バリアフリーが施されているらしく、無駄に大きい扉がいくつも並んでいた。
廊下がとても広いためか、A組の教室にたどり着くまで時間がかかった。
扉の前で立ち止まり、リラックスの為にねじれの使用済みハンカチを取り出そうとしたのだが焦凍はともかく第三者の目線があることを危惧したすぐるは深呼吸に留めた。
扉を開くと、数人の視線がすぐるの方に向いた。
(大丈夫、私は一人じゃない。落ち着いて…………)
「みんなおはよー! 私は波動すぐる。何か悩み気になることとかがあったら私に相談してね! 力になるから!」
「おー、よろしく!」とそれぞれが好意的な反応をしてくれることに、すぐるは内心で胸を撫で下ろした。
「なあなあ。さっそくで悪いんだけどいいか」
子供と見紛うほど小さな体躯に、葡萄のような頭の少年がすぐるとの距離を詰め話しかけてきた。
「全然大丈夫! それで、何かな?」
一度目を伏せた少年はクワッとその目を見開くと
「お前のスリーサイズいk…………」
言葉の全容を紡ぐ前に、少年の口元までが氷で覆われしまいすぐるは困惑した。
「悪ぃ手が滑っちまった。わざとじゃねえんだ」
先に行くように焦凍に促され、すぐるは脳裏に?を浮かべながら座席表に目を通し、窓際の一番後ろの席だとわかった。

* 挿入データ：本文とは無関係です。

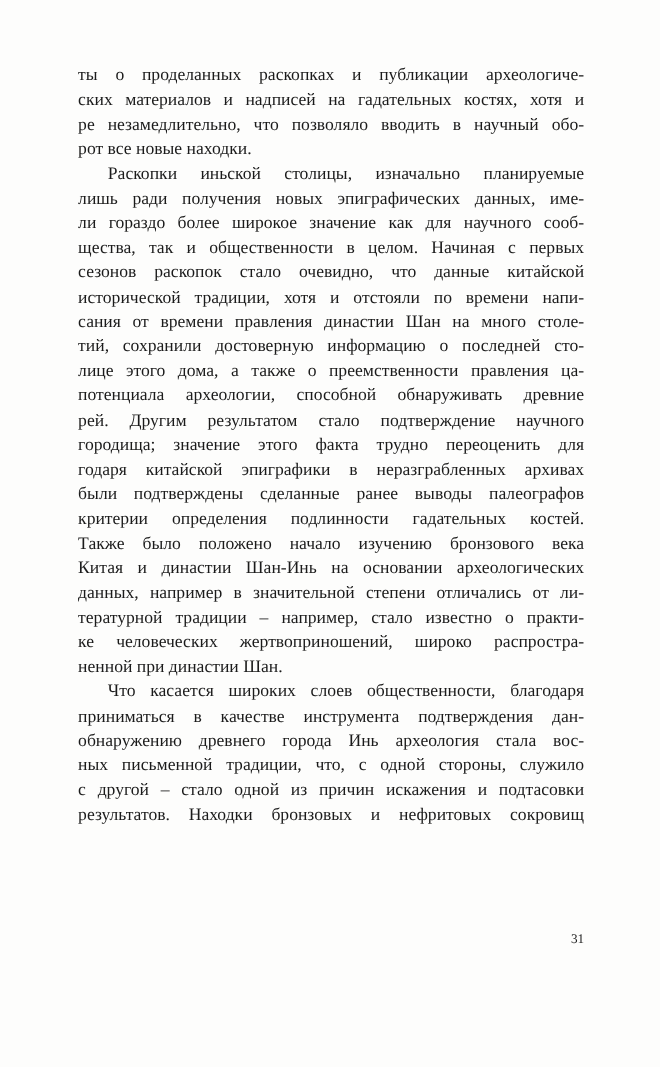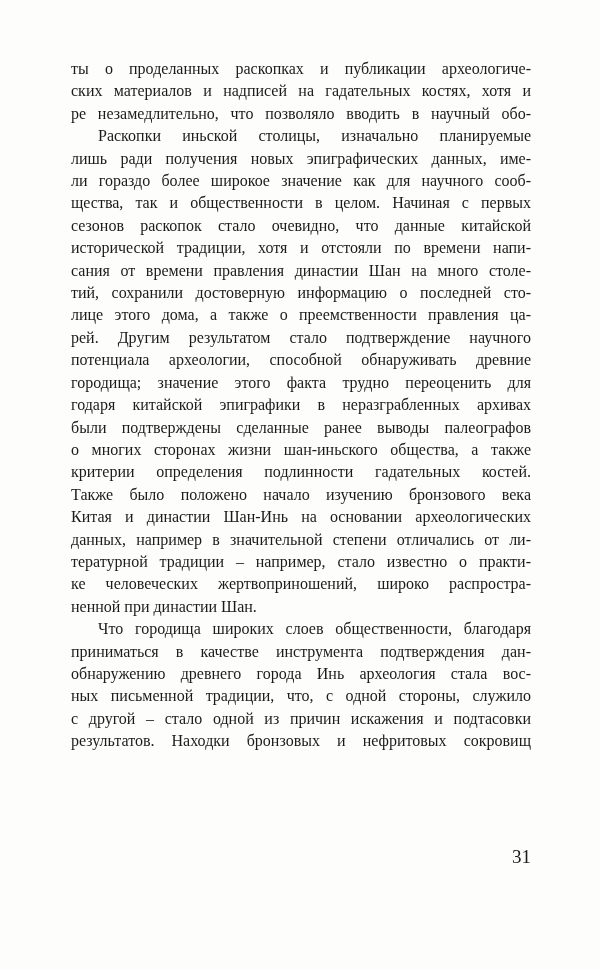"рот все новые находки." div.line { html: none -> <div>рот все новые находки.</div> }
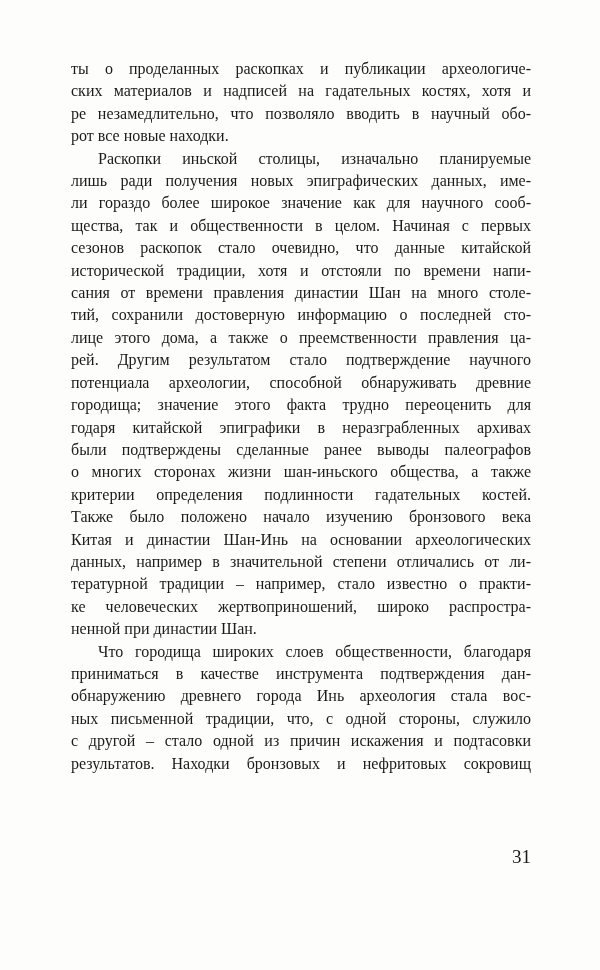"рей. Другим результатом стало" div.line { order: before "потенциала археологии, способной" -> after "потенциала археологии, способной" }
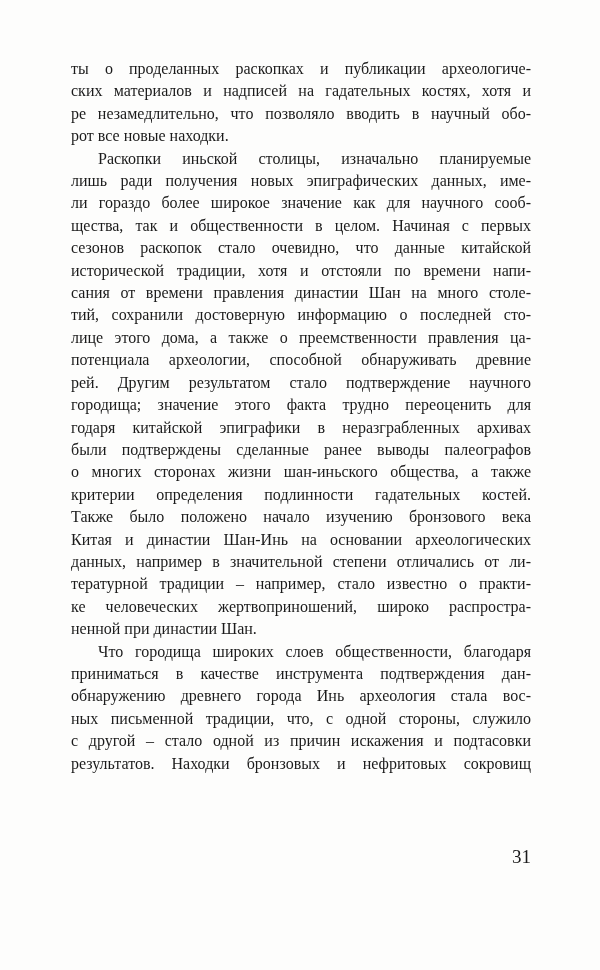"о многих сторонах жизни шан-иньского" div.line { html: <div>о многих сторонах жизни шан-иньского общества, а также</div> -> none }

座席に向かう途中で氷漬けにされた少年に軽く謝り、数人の生徒と挨拶を交わして着席した。
クラスメートの親睦を深めるため、連絡先の交換やそれぞれの趣味についてなど様々なことを話した。
登校直前に抱いていた不安など、最初からなかったのように楽しげに話すすぐるを見て焦凍は頬を微かに緩めて微笑んでいた。